Your instructions
From the entries, return every line where the string "click" shows up.

______________________________

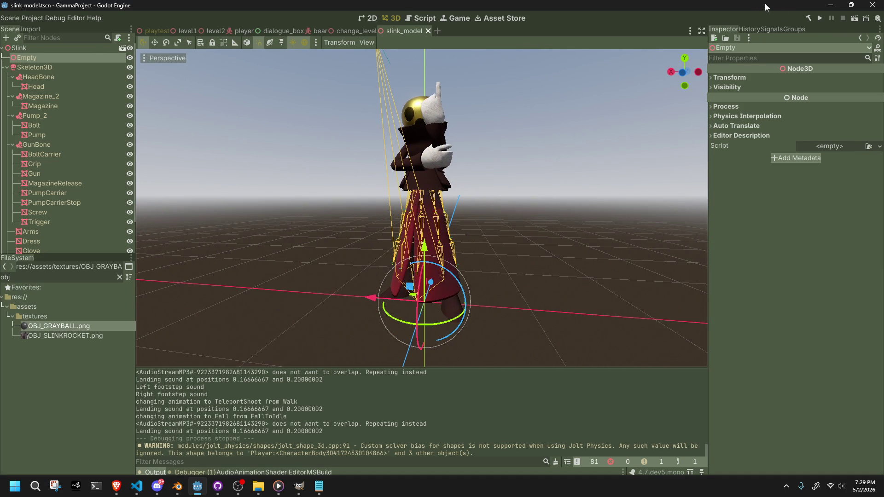
click(816, 22)
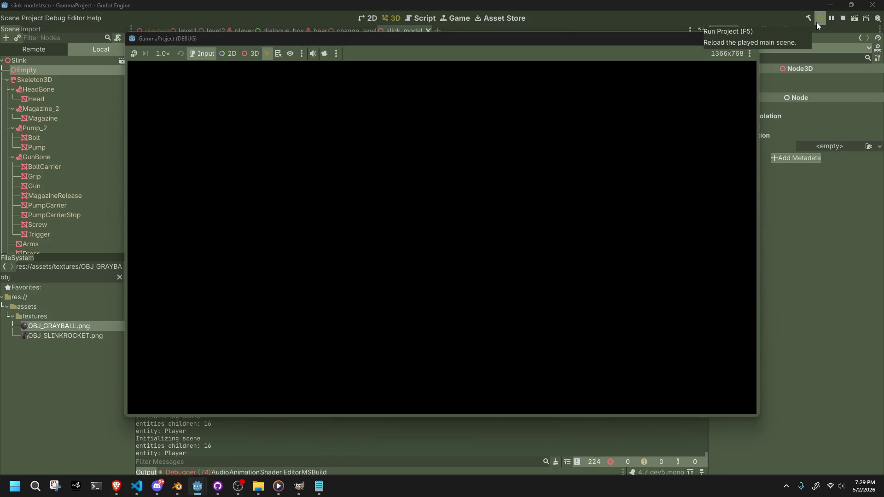
click(752, 40)
scroll(69, 221, down, 3)
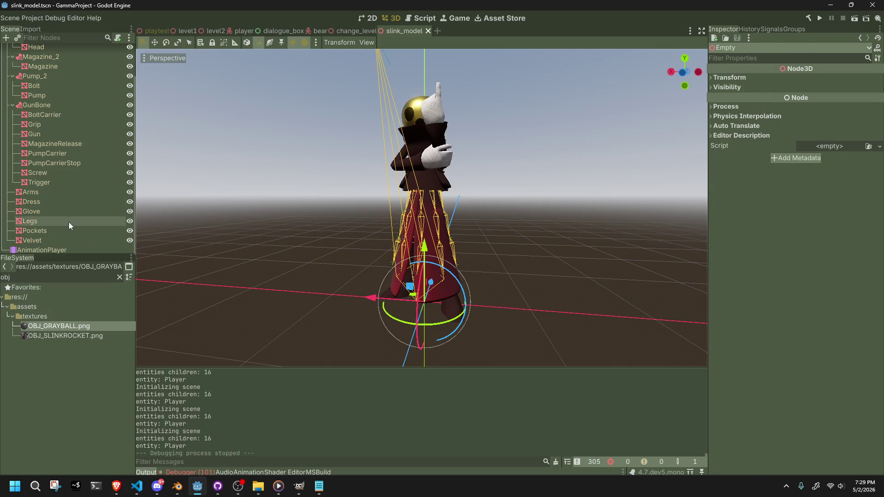
click(183, 471)
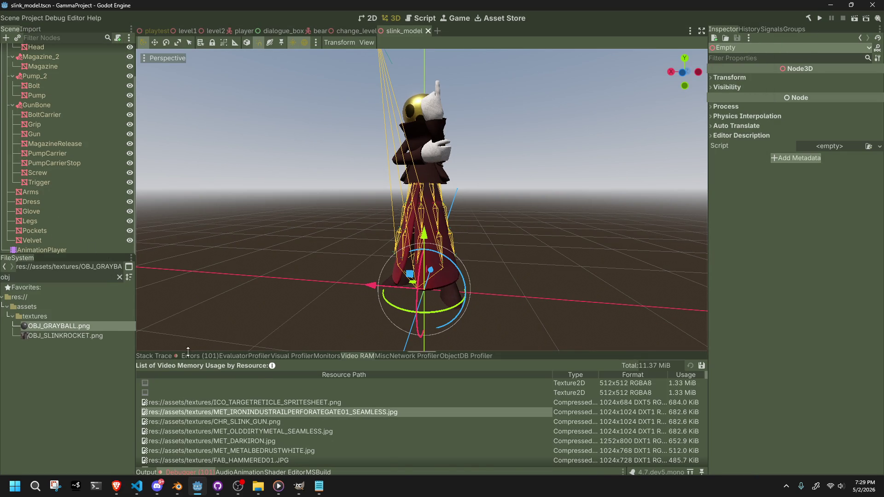
click(191, 355)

______________________________

Result for this exercise
click(816, 22)
click(752, 40)
click(183, 471)
click(191, 355)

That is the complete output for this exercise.